Guardian — OpenClaw 7x24 Watchdog & Auto-Healer

OpenClaw 7x24 watchdog & auto-healer. Monitors gateway health, memory usage, zombie sessions, and disk space every 5 minutes with automatic restart when stuck.

Audits

Pass

Install

openclaw skills install guardian-auto-healer

Guardian — OpenClaw 7x24 Watchdog & Auto-Healer

Overview

Deploy a lightweight watchdog that checks OpenClaw health every 5 minutes and auto-heals when problems are found. Runs as a cron job — zero manual intervention after setup. Use when the user asks to set up health monitoring, auto-healing, watchdog, or crash recovery for OpenClaw.

Triggers

"watchdog", "guardian", "auto-heal", "auto-restart", "health monitor", "7x24 monitor", "crash recovery", "memory monitor", "OOM guard".

Quick Start

Install and schedule with cron in one go:

  1. Copy the watchdog script to the workspace (one-time):

    Copy scripts/watchdog.py → ~/.openclaw/workspace/guardian/watchdog.py
    

    (Use cp -r / copy; adjust the destination as needed. Keep the guardian/ folder in workspace.)

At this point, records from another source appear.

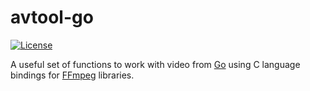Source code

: # avtool-go

[![License](http://img.shields.io/badge/license-MIT-red.svg?style=flat)](https://github.com/kucherenkovova/abtool-go/blob/main/LICENSE)

A useful set of functions to work with video from [Go](https://golang.org) using C language bindings for [FFmpeg](https://ffmpeg.org) libraries.

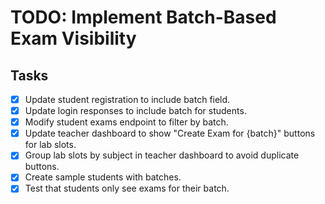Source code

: # TODO: Implement Batch-Based Exam Visibility

## Tasks
- [x] Update student registration to include batch field.
- [x] Update login responses to include batch for students.
- [x] Modify student exams endpoint to filter by batch.
- [x] Update teacher dashboard to show "Create Exam for {batch}" buttons for lab slots.
- [x] Group lab slots by subject in teacher dashboard to avoid duplicate buttons.
- [x] Create sample students with batches.
- [x] Test that students only see exams for their batch.
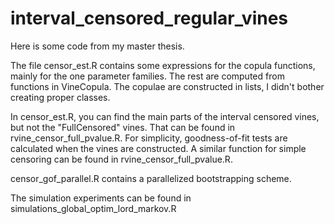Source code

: # interval_censored_regular_vines

Here is some code from my master thesis. 

The file censor_est.R contains some expressions for the copula functions, mainly for the one parameter families. The rest are computed from functions in VineCopula. The copulae are constructed in lists, I didn't bother creating proper classes.

In censor_est.R, you can find the main parts of the interval censored vines, but not the "FullCensored" vines. That can be found in rvine_censor_full_pvalue.R. For simplicity, goodness-of-fit tests are calculated when the vines are constructed. A similar function for simple censoring can be found in rvine_censor_full_pvalue.R. 

censor_gof_parallel.R contains a parallelized bootstrapping scheme.

The simulation experiments can be found in simulations_global_optim_lord_markov.R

  2. Schedule via cron (5-minute interval): Use the cron tool to create a recurring agentTurn job:

    {
      "schedule": { "kind": "every", "everyMs": 300000 },
      "payload": {
        "kind": "agentTurn",
        "message": "Run guardian watchdog: execute `python3 ~/.openclaw/workspace/guardian/watchdog.py`. Report issues only if gateway is down, memory exceeds threshold, or disk is low. Otherwise reply HEALTH_OK.",
        "timeoutSeconds": 60
      },
      "sessionTarget": "isolated",
      "name": "guardian:watchdog",
      "delivery": { "mode": "announce" }
    }
    
  3. Verify — after the first run, check logs:

    cat ~/.openclaw/logs/guardian.log     # macOS/Linux
    type %USERPROFILE%\.openclaw\logs\guardian.log   # Windows
    

What It Monitors

CheckThresholdAuto-Heal Action
Gateway aliveUnresponsive > 15sopenclaw gateway restart
Memory usageWarn > 500 MB, Kill > 1 GBRestart gateway on kill
Disk spaceFree < 1 GBAlert only (no auto-action)

Manual Run

To run a one-off check without waiting for cron:

python3 ~/.openclaw/workspace/guardian/watchdog.py

Logs

All checks are recorded to ~/.openclaw/logs/guardian.log with timestamps. Each run produces a delimited block like:

[2026-05-04 23:00:00] ============================
[2026-05-04 23:00:00] Guardian Watchdog check starting...
[2026-05-04 23:00:00] OK: Gateway is responsive.
[2026-05-04 23:00:00] OK: Memory usage 234 MB (500 MB warn, 1000 MB kill).
[2026-05-04 23:00:00] OK: Disk free space 45.2 GB.
[2026-05-04 23:00:00] RESULT: All systems healthy.
[2026-05-04 23:00:00] ============================

Managing the Cron Job

  • List jobs: openclaw cron list
  • Run now: openclaw cron run <job-id> (find id from list)
  • Stop: openclaw cron update <job-id> --enabled false
  • Remove: openclaw cron remove <job-id>

Troubleshooting

  • "openclaw CLI not found": The watchdog uses shutil.which("openclaw"). If the CLI is not in PATH, manually set the path in watchdog.py by editing find_openclaw_cli().
  • Restart fails: Gateway may need manual intervention. Check openclaw gateway status directly.
  • High memory but no restart: Memory threshold only triggers restart at >1 GB. Below that, only warns.
  • Windows encoding: The script writes logs in UTF-8. If reading logs produces garbled output, use chcp 65001 first.